■ **Exercise details**
Return the Deftones forum discussion below word for word and in full.

That's a fair point; it could be all his fault. That being said, Chino isn't living anywhere near the other guys anymore, so who knows where the early writing actually took place? And it's not as though Steph has had any problem knocking it out of the park in the past.


----------



## jwade (Apr 17, 2016)

On a different topic, did anyone else get a strong Weezer vibe from the beginning of Pittura Infamante?


----------



## Velokki (Apr 17, 2016)

A couple of pages back we were talking about Deftones' live performance.

Now they've done couple of really high-production value live shoots on Jimmy Kimmel, which are quite good.

Hearts/Wires:
https://www.youtube.com/watch?v=I2Z4nI2wmNY

Prayers/Triangles:
https://www.youtube.com/watch?v=60RpaXx03yQ

But I gotta say, I believe there's something done to Chino's vocals in post. Not sure, but it's strange that suddenly most of the time when his voice starts to go out of pitch, he'd just return to the normal pitch. In most live takes it just goes all to hell if he loses the pitch. Either he's done a lot of practice drills and warm-ups and he's genuinely much better, or there's some post-editing in the videos. Especially in these higher profile takes such as Jimmy Kimmel, record companies surely want the best out of their bands, and I wouldn't be surprised at all if some parts were corrected in post.

Just the cynical me, haha.


----------



## wankerness (Apr 17, 2016)

■ **Data for review**
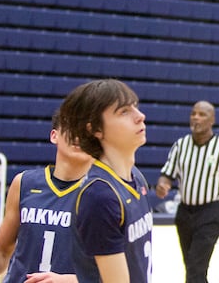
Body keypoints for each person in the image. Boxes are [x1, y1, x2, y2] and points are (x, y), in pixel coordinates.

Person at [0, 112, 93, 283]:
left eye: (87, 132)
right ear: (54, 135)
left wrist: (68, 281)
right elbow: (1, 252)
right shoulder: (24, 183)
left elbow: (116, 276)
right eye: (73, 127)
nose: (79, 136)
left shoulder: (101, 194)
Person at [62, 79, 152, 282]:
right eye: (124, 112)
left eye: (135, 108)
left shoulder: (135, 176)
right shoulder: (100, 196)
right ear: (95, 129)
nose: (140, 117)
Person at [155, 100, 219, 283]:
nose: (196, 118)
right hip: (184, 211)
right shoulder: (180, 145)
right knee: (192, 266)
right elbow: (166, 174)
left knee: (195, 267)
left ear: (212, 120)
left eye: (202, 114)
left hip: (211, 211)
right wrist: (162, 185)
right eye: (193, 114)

==

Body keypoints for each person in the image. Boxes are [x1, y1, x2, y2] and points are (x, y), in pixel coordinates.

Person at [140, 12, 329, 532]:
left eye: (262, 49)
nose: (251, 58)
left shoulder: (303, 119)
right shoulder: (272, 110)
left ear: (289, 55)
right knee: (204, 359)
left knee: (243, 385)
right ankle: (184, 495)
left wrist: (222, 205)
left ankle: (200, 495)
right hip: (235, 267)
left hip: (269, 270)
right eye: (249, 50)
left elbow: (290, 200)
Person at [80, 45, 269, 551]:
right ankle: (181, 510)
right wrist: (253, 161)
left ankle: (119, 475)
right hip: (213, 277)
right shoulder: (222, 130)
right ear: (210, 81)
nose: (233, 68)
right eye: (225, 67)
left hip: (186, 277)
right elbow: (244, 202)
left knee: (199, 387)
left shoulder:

■ **Response to the task**
That's a fair point; it could be all his fault. That being said, Chino isn't living anywhere near the other guys anymore, so who knows where the early writing actually took place? And it's not as though Steph has had any problem knocking it out of the park in the past.


----------



## jwade (Apr 17, 2016)

On a different topic, did anyone else get a strong Weezer vibe from the beginning of Pittura Infamante?


----------



## Velokki (Apr 17, 2016)

A couple of pages back we were talking about Deftones' live performance.

Now they've done couple of really high-production value live shoots on Jimmy Kimmel, which are quite good.

Hearts/Wires:
https://www.youtube.com/watch?v=I2Z4nI2wmNY

Prayers/Triangles:
https://www.youtube.com/watch?v=60RpaXx03yQ

But I gotta say, I believe there's something done to Chino's vocals in post. Not sure, but it's strange that suddenly most of the time when his voice starts to go out of pitch, he'd just return to the normal pitch. In most live takes it just goes all to hell if he loses the pitch. Either he's done a lot of practice drills and warm-ups and he's genuinely much better, or there's some post-editing in the videos. Especially in these higher profile takes such as Jimmy Kimmel, record companies surely want the best out of their bands, and I wouldn't be surprised at all if some parts were corrected in post.

Just the cynical me, haha.


----------



## wankerness (Apr 17, 2016)